As an energy crisis exacerbated by the war in Ukraine drove up fossil-fuel prices, a number of traditional ESG bets have gradually been shattered. Tech assets that once fed outsized returns have dragged down much of the ESG industry, led by BlackRock Inc.’s giant iShares Aware MSCI USA ETF. The world’s largest ESG-labeled exchange-traded fund has declined 22% this year, due mostly to its exposure to Apple Inc., Microsoft Corp. and Amazon.com Inc.
In the US, ESG equity funds aren’t faring much better than the broader market, down 21% compared with a drop of 22% for the S&P 500. In Europe, they’ve performed worse, having lost 20% on average this year, compared with a 16% decline in the Stoxx Europe 600 Index.
Meanwhile, fund managers who delved into corners of the ESG universe that are traditionally regarded with skepticism have done better across the board, according to Hortense Bioy, global head of sustainability research at Morningstar Inc.
“Some of the ESG funds that performed well this year can attribute their outperformance to their energy overweight and for some as well to other usual ‘unloved’ sectors for ESG funds like materials,” she said.
Eurizon’s Sedati said the fund’s sustainability categorization under the European rule rests on its exclusion of controversial sectors such as weapons, cluster mines and oil sands, and that it maintains an average ESG rating that’s higher than its energy and materials benchmarks.

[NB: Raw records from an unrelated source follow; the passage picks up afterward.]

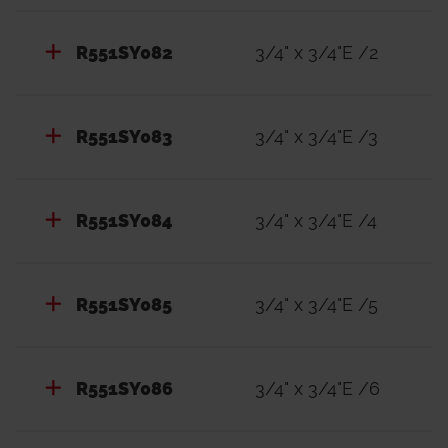
R551SY082
3/4" x 3/4"E /2
R551SY083
3/4" x 3/4"E /3
R551SY084
3/4" x 3/4"E /4
R551SY085
3/4" x 3/4"E /5
R551SY086
3/4" x 3/4"E /6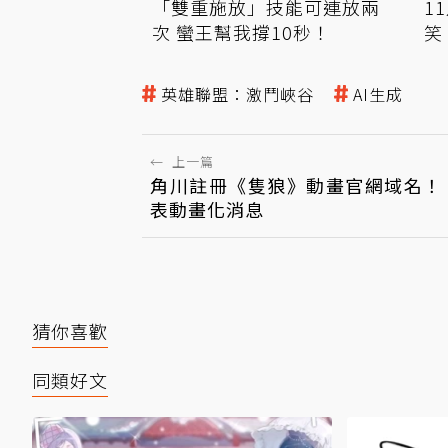
「雙重施放」技能可連放兩
1
次 蠻王幫我撐10秒！
笑
英雄聯盟：激鬥峽谷
AI生成
←
上一篇
角川註冊《隻狼》動畫官網域名！
表動畫化消息
猜你喜歡
同類好文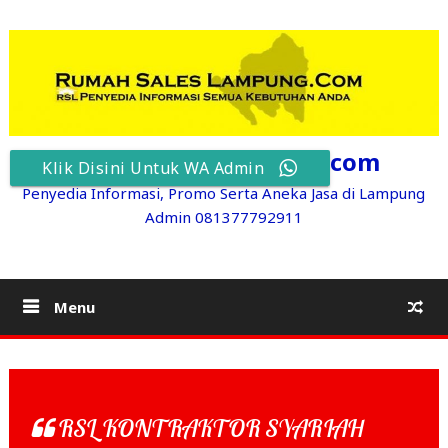
Skip
to
content
RumahSalesLampung.com
Klik Disini Untuk WA Admin
Penyedia Informasi, Promo Serta Aneka Jasa di Lampung
Admin 081377792911
Menu
RSL KONTRAKTOR SYARIAH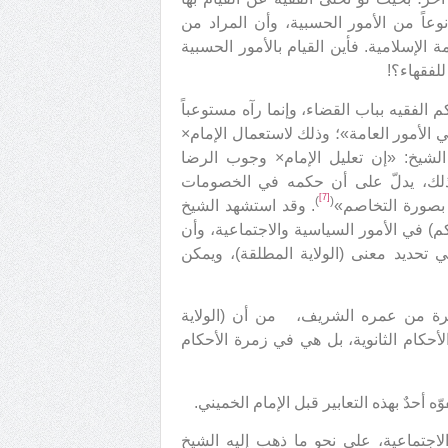
وعاً من الأمور الحسبية، وأن المراد من
 الإسلامية. فأين القيام بالأمور الحسبية
 للفقهاء؟!
لفقيه بباب القضاء، وإنما رآه مستوعباً
ي الأمور العامة»؛ وذلك لاستعمال الإمام×
ل الشيخ: «إن تعليل الإمام× وجوب الرضا
ذلك، يدلّ على أن حكمه في الخصومات
[7]
)
(
 بصورة التخاصم»
. وقد استشهد الشيخ
 في الأمور السياسية والاجتماعية، وأن
تحديد معنى (الولاية المطلقة)، ويمكن
يرة من عمره الشريف، من أن (الولاية
الأحكام الثانوية، بل هي في زمرة الأحكام
 أحدٌ بهذه التعابير قبل الإمام الخميني.
الاجتماعية، على نحو ما ذهب إليه الشيخ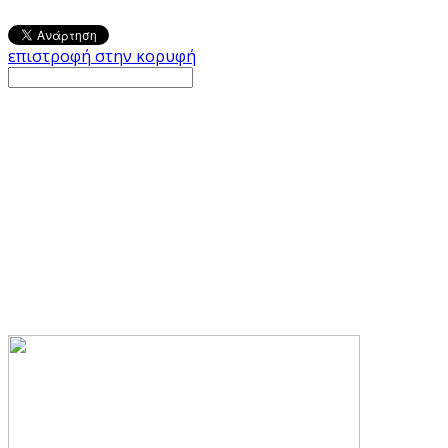
επιστροφή στην κορυφή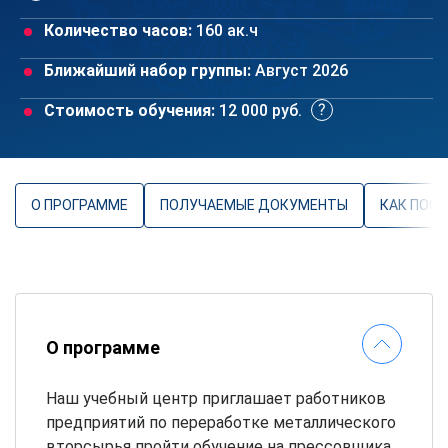
Количество часов:
160 ак.ч
Ближайший набор группы:
Август 2026
Стоимость обучения:
12 000 руб.
О ПРОГРАММЕ
ПОЛУЧАЕМЫЕ ДОКУМЕНТЫ
КАК ПОС
О программе
Наш учебный центр приглашает работников
предприятий по переработке металлического
вторсырья пройти обучение на прессовщика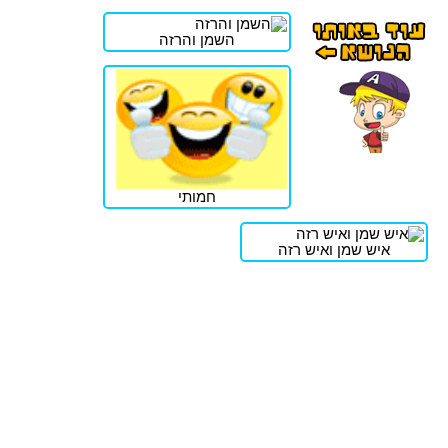
השמן והרזה
חמותי
איש שמן ואיש רזה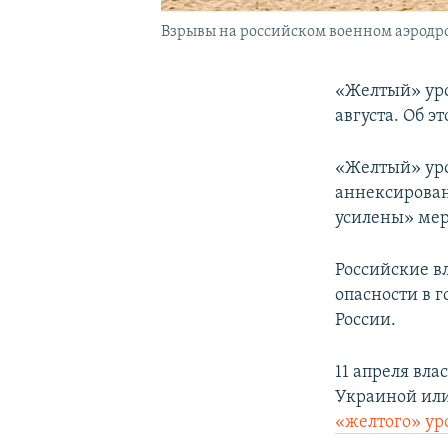
Взрывы на российском военном аэродром
«Желтый» уро
августа. Об э
«Желтый» уро
аннексирован
усилены» мер
Российские в
опасности в 
России.
11 апреля вл
Украиной или
«желтого» ур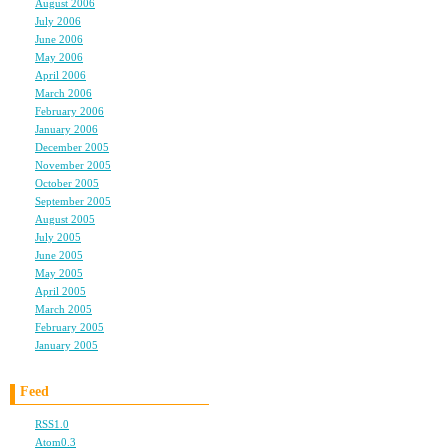
今年はチョコの代わり
August 2006
(9)
July 2006
(6)
June 2006
(11)
新刊今から楽しみです
May 2006
(9)
April 2006
(10)
何か終わった後のご褒
March 2006
(10)
February 2006
(4)
ワタシはこれから大学
January 2006
(6)
December 2005
(8)
November 2005
(6)
終わったら春服買いに
October 2005
(6)
September 2005
(11)
LiLyサンもリフレッ
August 2005
(12)
July 2005
(23)
June 2005
(4)
May 2005
(3)
April 2005
(3)
March 2005
(3)
充実野菜ね～
February 2005
(3)
私久々会社平日に休ん
January 2005
(3)
なされながらもいっぱ
Feed
のカラオケ私も参加するわ
ぼーぜ！
RSS1.0
Atom0.3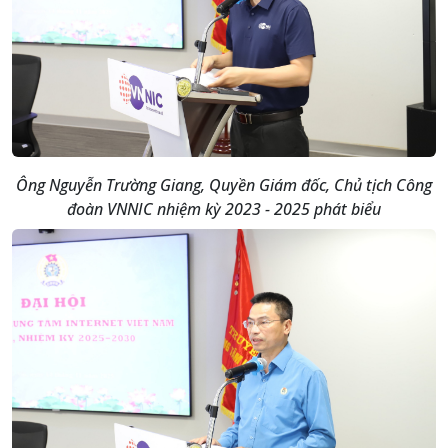
Ông Nguyễn Trường Giang, Quyền Giám đốc, Chủ tịch Công
đoàn VNNIC nhiệm kỳ 2023 - 2025 phát biểu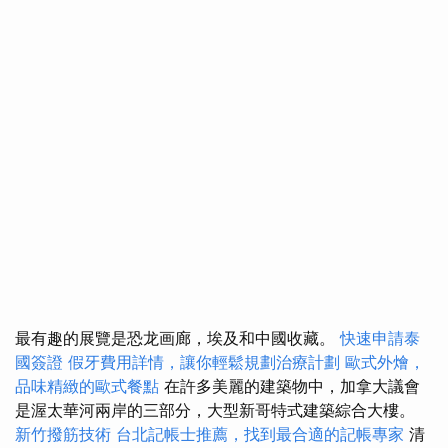
最有趣的展覽是恐龙画廊，埃及和中國收藏。
快速申請泰
國簽證
假牙費用詳情，讓你輕鬆規劃治療計劃
歐式外燴，
品味精緻的歐式餐點
在許多美麗的建築物中，加拿大議會
是渥太華河兩岸的三部分，大型新哥特式建築綜合大樓。
新竹撥筋技術
台北記帳士推薦，找到最合適的記帳專家
清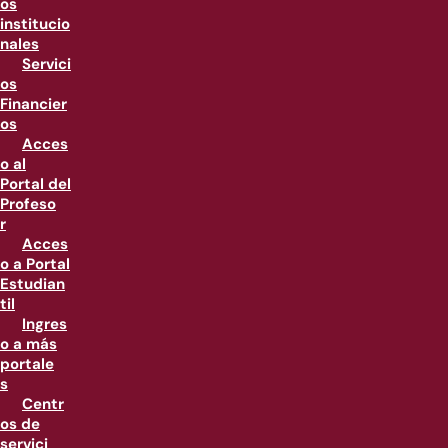
os
institucio
nales
Servici
os
Financier
os
Acces
o al
Portal del
Profeso
r
Acces
o a Portal
Estudian
til
Ingres
o a más
portale
s
Centr
os de
servici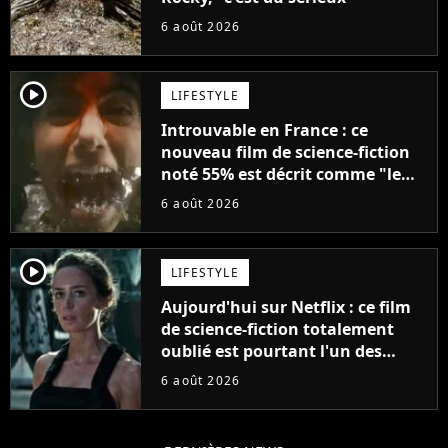
6 août 2026
player2
LIFESTYLE
Introuvable en France : ce
nouveau film de science-fiction
noté 55% est décrit comme "le
plus stupide de l'année"
6 août 2026
player2
LIFESTYLE
Aujourd'hui sur Netflix : ce film
de science-fiction totalement
oublié est pourtant l'un des
meilleurs des années 2010
6 août 2026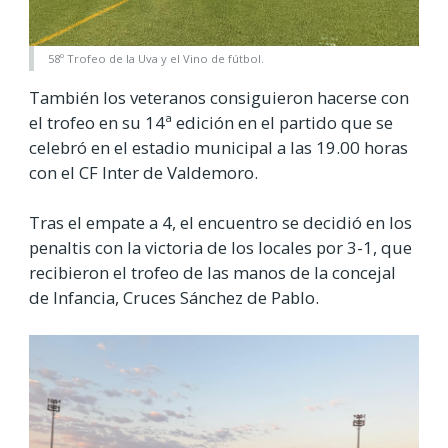
58º Trofeo de la Uva y el Vino de fútbol.
También los veteranos consiguieron hacerse con
el trofeo en su 14ª edición en el partido que se
celebró en el estadio municipal a las 19.00 horas
con el CF Inter de Valdemoro.
Tras el empate a 4, el encuentro se decidió en los
penaltis con la victoria de los locales por 3-1, que
recibieron el trofeo de las manos de la concejal
de Infancia, Cruces Sánchez de Pablo.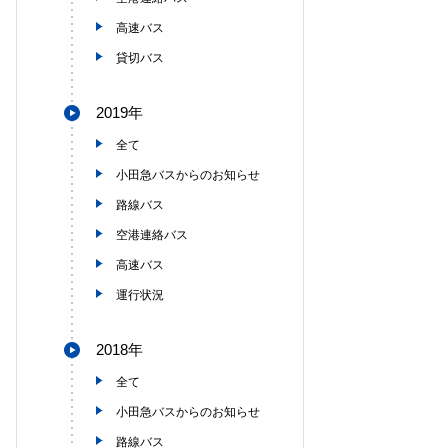
高速バス
貸切バス
2019年
全て
小田急バスからのお知らせ
路線バス
空港連絡バス
高速バス
運行状況
2018年
全て
小田急バスからのお知らせ
路線バス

The goal is to “steer the strategy towards the most sustainable companies” within the confines of energy and commodities, Sedati said, pointing to an “active engagement” policy carried out by “a dedicated ESG team.” Measures employed include participating in the annual general meetings held by portfolio firms, as well as voting on resolutions and regularly meeting with management, he said.
Ultimately, some institutional and retail clients are “particularly keen to have this sort of sector tilt” in order to hedge against inflation and benefit from the soaring oil price, but they also want an element of sustainability, Sedati said. Ignoring the fossil-fuel industry isn’t an option, he said.
“It’s all about the future allocation of capital,” Sedati said. “You want these companies to commit to plans that have a specific goal of reducing emissions and potentially promoting renewable investments.”
There’s so far little evidence that the wider ESG industry has made a dent in reducing emissions. A March report from the International Energy Agency said global CO2 emissions rebounded last year to their highest level in history.
“It will take time to transition in a credible way,” Sedati said. “Fossil-fuel dependence is still massive” and “excessively forceful decisions” around the closure of historical energy sources like lignite and nuclear have led to the current energy crisis.
“In the next few years, these trade-offs will be taken into account when deciding on ESG policies,” he said. “But the road is this one, and it shouldn’t be abandoned now.”